Amalfi Coast, Italy
Amalfi Coast: The Most Photographed Coastline in Italy and How to Get There Without Misery
The Amalfi Coast is a UNESCO World Heritage Site, 50 kilometres of cliffs dropping into the Tyrrhenian Sea between Sorrento and Salerno, with villages perched on the rock faces and lemon groves covering every viable slope. The photographs are accurate. So are the problems: the SS163 coastal road is one lane wide in each direction, shared with trucks, tourist buses, scooters, and pedestrians, and in July and August the traffic backs up to genuine standstills for hours.
The sensible approach is to stay in one or two base towns and use the ferry service rather than the road for getting between them. The ferry is slower than the car would be on an empty road and significantly faster than the car in traffic, plus you get the views from the water. Ferries run between Sorrento, Positano, Amalfi, and Salerno from April through October.
The Towns
Positano is the most photographed town on the coast: pastel-coloured buildings stacked down to a pebble beach, bougainvillea on every wall, everything steep. The beach (Spiaggia Grande) is pleasant but not the Maldives; the sand is dark grey. The town is overwhelmed with visitors in July and August; May, June, and September are considerably better. The Path of the Gods (Sentiero degli Dei) hiking trail begins near Positano and is 8 kilometres of clifftop path with views that justify the effort.

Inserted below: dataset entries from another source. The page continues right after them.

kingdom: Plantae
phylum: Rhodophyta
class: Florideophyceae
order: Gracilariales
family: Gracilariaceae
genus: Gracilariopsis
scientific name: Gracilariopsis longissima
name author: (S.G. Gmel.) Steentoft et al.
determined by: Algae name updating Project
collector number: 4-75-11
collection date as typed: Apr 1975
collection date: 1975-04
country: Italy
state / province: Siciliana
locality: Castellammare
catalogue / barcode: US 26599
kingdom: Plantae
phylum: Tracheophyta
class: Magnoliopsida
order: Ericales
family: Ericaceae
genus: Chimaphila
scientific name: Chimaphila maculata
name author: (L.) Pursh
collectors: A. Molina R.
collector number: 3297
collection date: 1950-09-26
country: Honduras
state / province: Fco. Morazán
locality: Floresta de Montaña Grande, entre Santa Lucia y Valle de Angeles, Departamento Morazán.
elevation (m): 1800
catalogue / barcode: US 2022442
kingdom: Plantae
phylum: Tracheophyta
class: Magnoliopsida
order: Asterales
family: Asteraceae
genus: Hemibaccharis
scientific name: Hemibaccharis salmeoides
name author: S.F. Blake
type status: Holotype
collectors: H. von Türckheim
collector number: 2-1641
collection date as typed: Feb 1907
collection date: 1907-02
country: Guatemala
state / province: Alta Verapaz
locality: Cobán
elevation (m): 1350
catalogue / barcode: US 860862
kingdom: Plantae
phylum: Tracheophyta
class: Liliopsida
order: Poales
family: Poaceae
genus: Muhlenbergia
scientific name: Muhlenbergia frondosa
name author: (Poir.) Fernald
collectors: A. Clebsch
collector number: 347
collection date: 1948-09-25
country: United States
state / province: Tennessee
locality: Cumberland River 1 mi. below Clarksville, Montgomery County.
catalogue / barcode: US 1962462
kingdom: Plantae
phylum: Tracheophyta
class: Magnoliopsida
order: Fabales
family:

Amalfi itself is the historical centre of what was once a maritime republic rivalling Venice in the 10th century. The Cathedral of St. Andrew (Sant’Andrea) with its Byzantine bronze doors and the adjacent cloister of Paradise (Chiostro del Paradiso) rewards time. The papermills producing the handmade Amalfi paper still operate in the valley behind the town; the paper has been made here since the 13th century and several mills are open for visits.
Ravello at 365 metres above the coast is the coolest (literally and figuratively) town in the area. Villa Rufolo and Villa Cimbrone have gardens with views over the coast that the coastal towns cannot match. The Ravello Festival of classical music runs through summer. Fewer day-trippers make it up the hill.
The Path of the Gods
The Sentiero degli Dei runs approximately 8 kilometres between Praiano and Nocelle (above Positano), crossing terraces and mountain ridges with views over the full width of the coast. Allow 3-4 hours. The path requires good footwear and basic hiking fitness; it is not a flat walk. Starting from Praiano in the morning avoids the heat and gets you to Positano for afternoon ferry connections.
Where to Eat
Every coastal restaurant charges for the view. The view is worth some premium; it is not worth a €35 pasta. The restaurants on the back streets of Amalfi town and in the villages above the main drag charge approximately half the seafront prices for equivalent food.
Da Adolfo in Positano, reached by their own boat from the main beach, is the exception: a genuine beachside restaurant with good food and reasonable-for-the-setting prices.
Practical Notes
The nearest airport is Naples (NAP), 65km north. The Circumvesuviana train from Naples to Sorrento takes 75 minutes (€5) and Sorrento is the most practical gateway to the coast by public transport. Car hire for the Amalfi Coast is not recommended unless you enjoy narrow mountain roads with buses coming toward you.